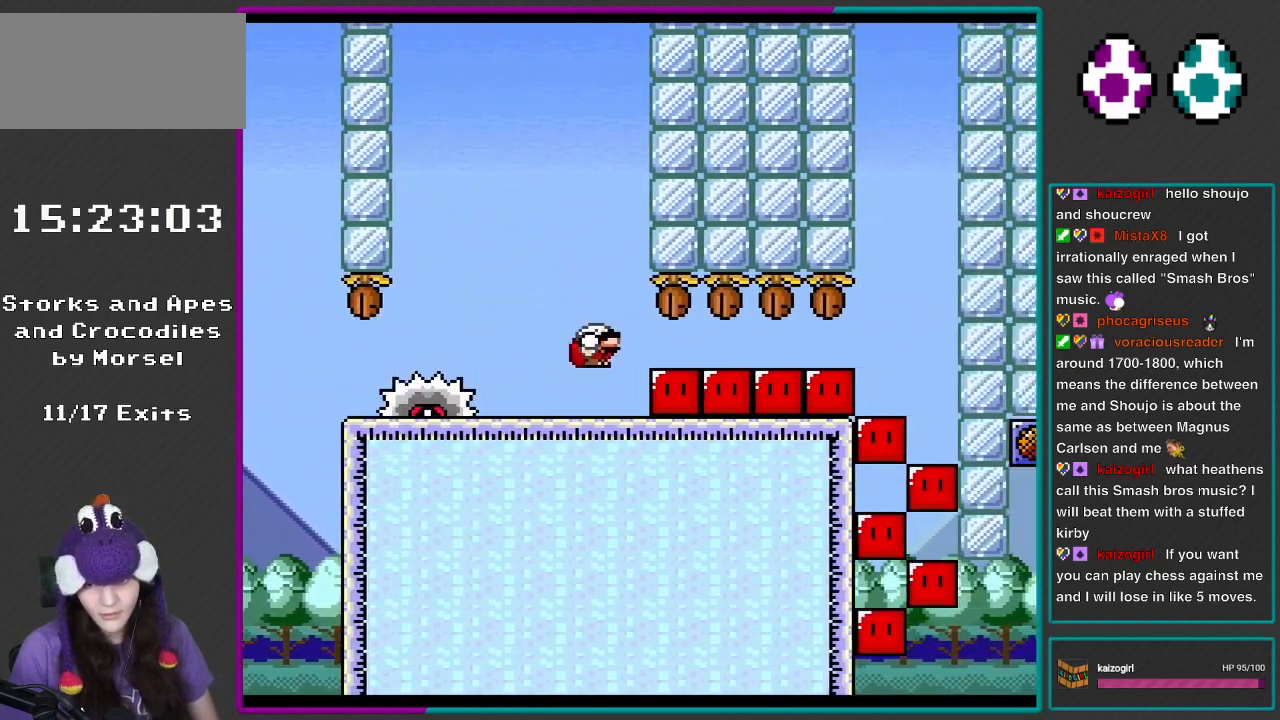
{"buttons": ["DPAD_RIGHT"], "events": [[133, "DPAD_RIGHT", "down"], [133, "Y", "up"], [250, "Y", "down"], [283, "Y", "up"], [350, "Y", "down"], [400, "Y", "up"]]}
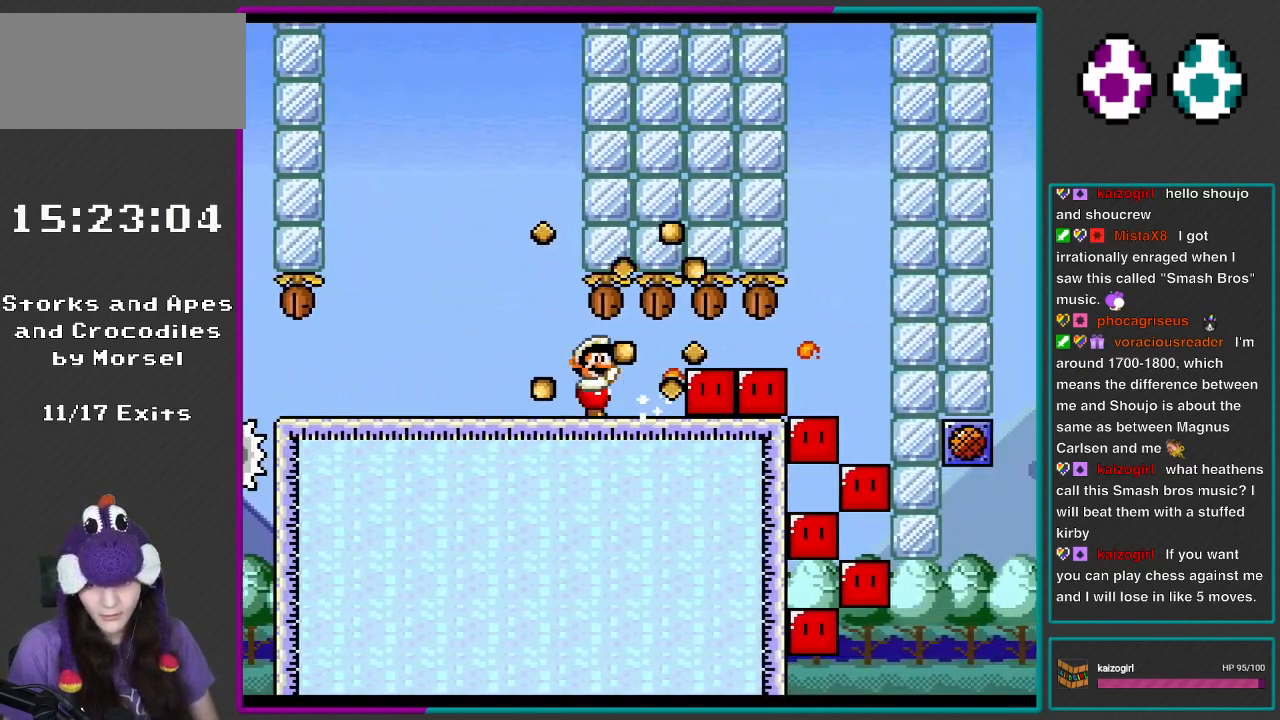
{"buttons": ["Y", "DPAD_RIGHT"], "events": [[33, "Y", "down"], [67, "Y", "up"], [150, "Y", "down"], [217, "Y", "up"], [333, "Y", "down"], [383, "Y", "up"], [450, "Y", "down"]]}
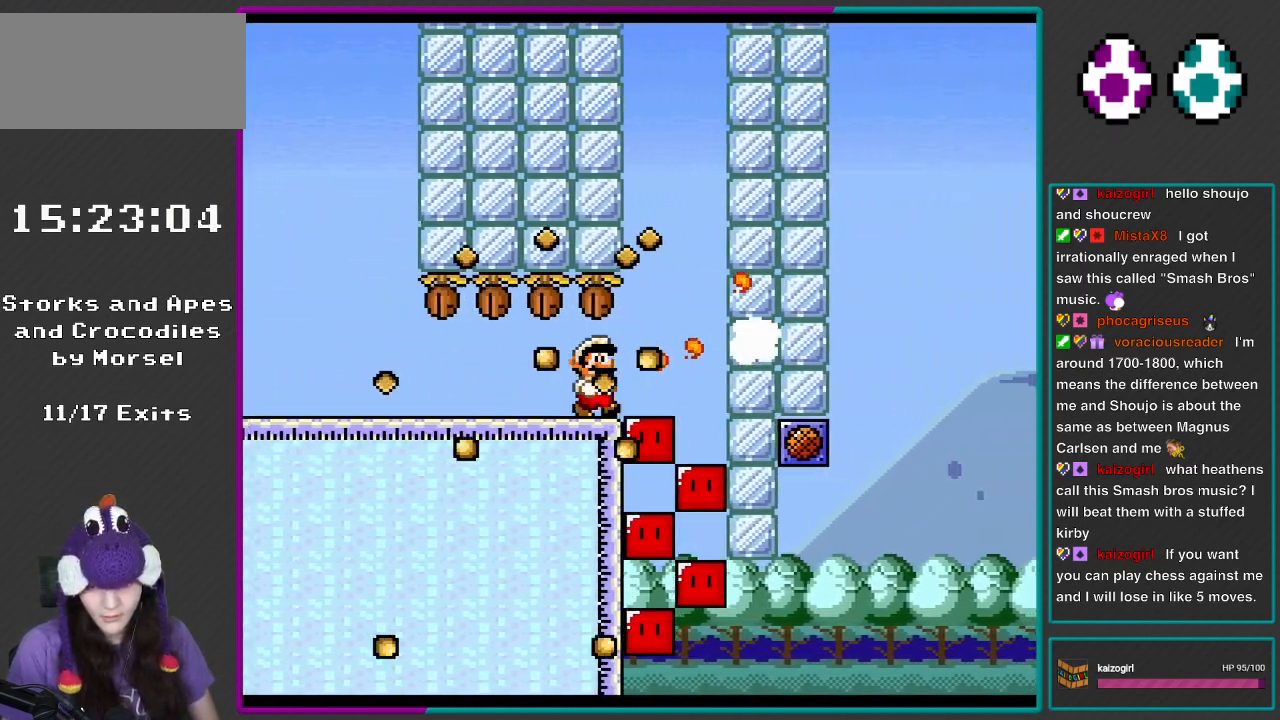
{"buttons": ["DPAD_LEFT"], "events": [[183, "Y", "up"], [417, "DPAD_RIGHT", "up"], [450, "DPAD_LEFT", "down"]]}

The problem: Your answer must be an exact copy of the listing, minus its pictures.

Written solution:
{"buttons": ["DPAD_RIGHT"], "events": [[133, "DPAD_RIGHT", "down"], [133, "Y", "up"], [250, "Y", "down"], [283, "Y", "up"], [350, "Y", "down"], [400, "Y", "up"]]}
{"buttons": ["Y", "DPAD_RIGHT"], "events": [[33, "Y", "down"], [67, "Y", "up"], [150, "Y", "down"], [217, "Y", "up"], [333, "Y", "down"], [383, "Y", "up"], [450, "Y", "down"]]}
{"buttons": ["DPAD_LEFT"], "events": [[183, "Y", "up"], [417, "DPAD_RIGHT", "up"], [450, "DPAD_LEFT", "down"]]}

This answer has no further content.